The Google Assistant teams explain how they managed to make the personal assistant able to recognize music sung by the user.

Google Assistant

Since October, Google Assistant has been able to recognize the songs you hum. A very practical way to find that song or artist that you liked a lot, but whose name escapes you. This great technical feat is based, not surprisingly, on Google’s advances in terms of machine learning.

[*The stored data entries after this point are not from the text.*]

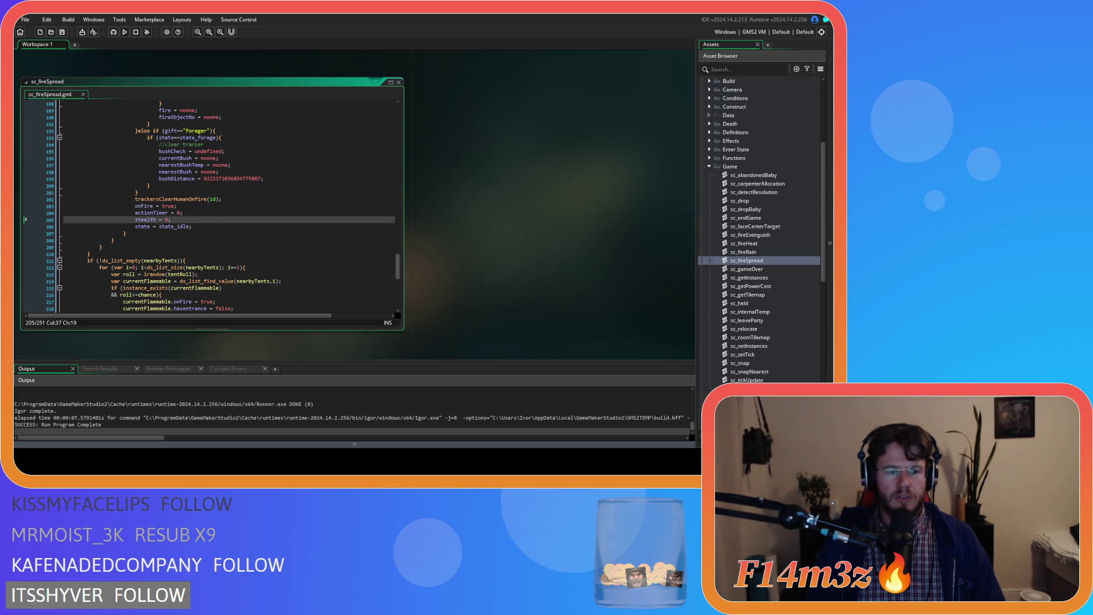
# Review the trackersClearHumanOnFire call and forager tracker lines, then collapse the Game scripts folder
pyautogui.click(234, 194)
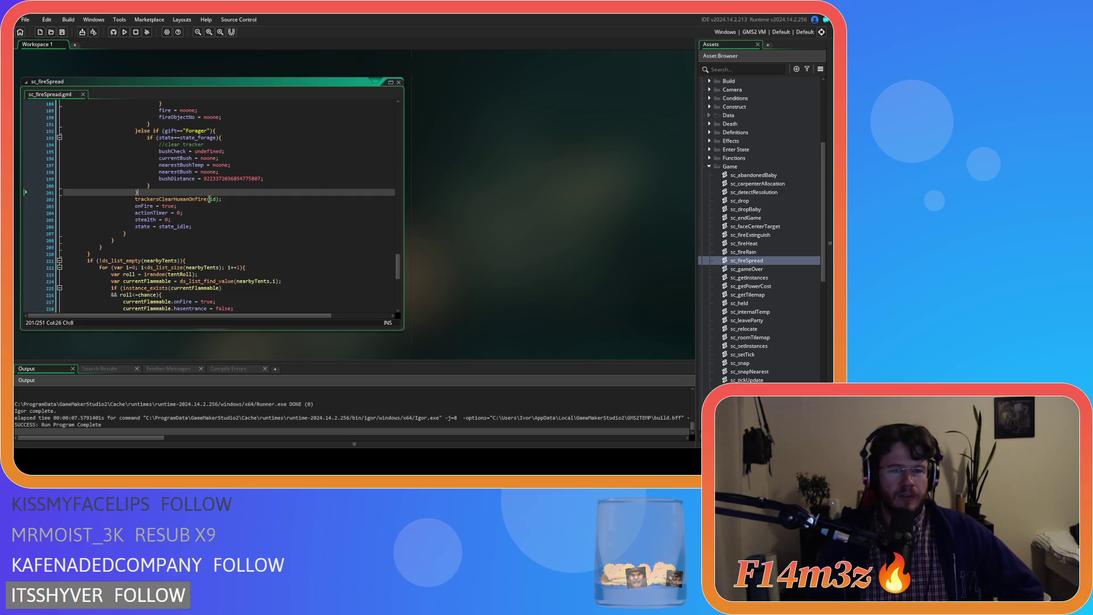
pyautogui.moveTo(398, 274)
pyautogui.mouseDown()
pyautogui.moveTo(393, 156)
pyautogui.moveTo(396, 273)
pyautogui.mouseUp()
pyautogui.click(341, 220)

The Mountain View firm seems to be particularly proud of it and recently dedicated a blog post to the explanation of this technology. This is an opportunity to learn that Google Assistant can already recognize 500,000 songs when you hum them. This number is impressive in itself, but the room for improvement is still very large given the hundreds of millions of songs that exist around the world. The database used for this function is therefore expected to expand.

A story of numbers

In addition, the teams at Google also explain what the algorithms they have developed do behind the scenes. On the one hand, it should be known that they were based on the work already done to design the “Listening” feature introduced in 2017 on Pixel smartphones. This option allows you to indicate which music is being played near the user, even without an internet connection.

From there, Google used techniques of machine learning so that his Assistant is able to concentrate only on the hummed melody, without considering the instruments or the quality of the voice. In this way, Google Assistant can generate a series of numbers representing said melody and then compare it with the songs saved in its database.

Help from Google employees

When the sequence of numbers generated by the hum melody sufficiently matches one of the recorded songs, Google Assistant then displays the corresponding result. For the 500,000 pieces mentioned above, the web giant prides itself on providing a ” high level of precision ».

Finally, for the record, some Google employees sent recordings of themselves humming to train the firm’s algorithms.